READING TEXT:
────

But it seems highly doubtful that these measures alone will be enough to enable many providers to continue to pay their bills and staff.
Not all childcare providers offer government-funded childcare. Those that don’t will miss out from the continuation of funding that’s been promised. One-in-10 private and voluntary childcare providers, and one-in-five childminders, do not currently offer the childcare entitlement of 30 hours per week for working parents. They are now immediately under threat.
Even for those childcare providers who do offer free entitlements, the funding accounts for only a proportion of their revenue, which will vary between providers.
This means that, even with the continuation of funding from the government, providers will be left without a significant chunk of their income, while incurring most of their costs. This is simply not sustainable.
The government must act now
These costs may be largely unavoidable in the short term, with the government prudently prioritising the care needs of the children of key workers, such as NHS staff.
No date has yet been given when schools and childcare providers might reopen. However, the government risks closing childcare providers permanently if it does not act fast with measures to guarantee their financial stability.

────

MATERIAL PROVIDED:
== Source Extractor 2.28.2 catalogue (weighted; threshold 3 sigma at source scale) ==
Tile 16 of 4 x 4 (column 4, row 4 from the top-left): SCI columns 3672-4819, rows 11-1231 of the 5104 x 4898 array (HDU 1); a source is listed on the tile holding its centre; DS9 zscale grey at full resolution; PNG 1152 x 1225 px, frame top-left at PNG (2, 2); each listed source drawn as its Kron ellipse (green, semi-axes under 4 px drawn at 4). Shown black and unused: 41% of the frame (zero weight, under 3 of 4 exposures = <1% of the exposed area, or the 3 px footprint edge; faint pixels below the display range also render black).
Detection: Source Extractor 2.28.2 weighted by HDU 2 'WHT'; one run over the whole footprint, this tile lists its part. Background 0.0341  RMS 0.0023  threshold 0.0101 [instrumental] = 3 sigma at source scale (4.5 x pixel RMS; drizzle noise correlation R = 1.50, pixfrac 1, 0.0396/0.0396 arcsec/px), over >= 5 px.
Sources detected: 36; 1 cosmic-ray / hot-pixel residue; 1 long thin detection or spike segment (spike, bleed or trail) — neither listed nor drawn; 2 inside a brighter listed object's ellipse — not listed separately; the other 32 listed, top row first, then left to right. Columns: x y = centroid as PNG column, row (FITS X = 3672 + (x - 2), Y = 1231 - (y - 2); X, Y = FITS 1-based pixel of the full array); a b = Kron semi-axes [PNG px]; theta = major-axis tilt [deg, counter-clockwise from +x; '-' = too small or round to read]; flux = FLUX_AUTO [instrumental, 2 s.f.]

────

TO-DO LIST:
1 - In the text on childcare funding, what share of childminders do not offer the 30-hour entitlement for working parents?
2 - Quote the text on childcare funding between "But it seems" and "immediately under threat.", inclusive.
3 - Carry the text on childcare funding forward from its final sentence.

PER-TASK OUTPUTS:
1 - One in five.

2 -
But it seems highly doubtful that these measures alone will be enough to enable many providers to continue to pay their bills and staff.
Not all childcare providers offer government-funded childcare. Those that don’t will miss out from the continuation of funding that’s been promised. One-in-10 private and voluntary childcare providers, and one-in-five childminders, do not currently offer the childcare entitlement of 30 hours per week for working parents. They are now immediately under threat.

3 -
Meanwhile, childcare providers face an endless stream of practical issues in the coming weeks.
First, the government’s guidance about who counts as key workers remains unclear, leaving it to individual providers to make difficult decisions about which children they can accept or not.
Second, recent supermarket shortages of food and other basic provisions like nappies mean that childcare providers are struggling to offer children the basics. As with other service providers, childcare providers cannot operate unless supply chains run effectively.
The government must act now to give childcare providers the security afforded to schools.
Failure to get the right response in this critical period may mean that, when the education secretary announces that education settings are to open again, there may be few childcare providers left for families to return to.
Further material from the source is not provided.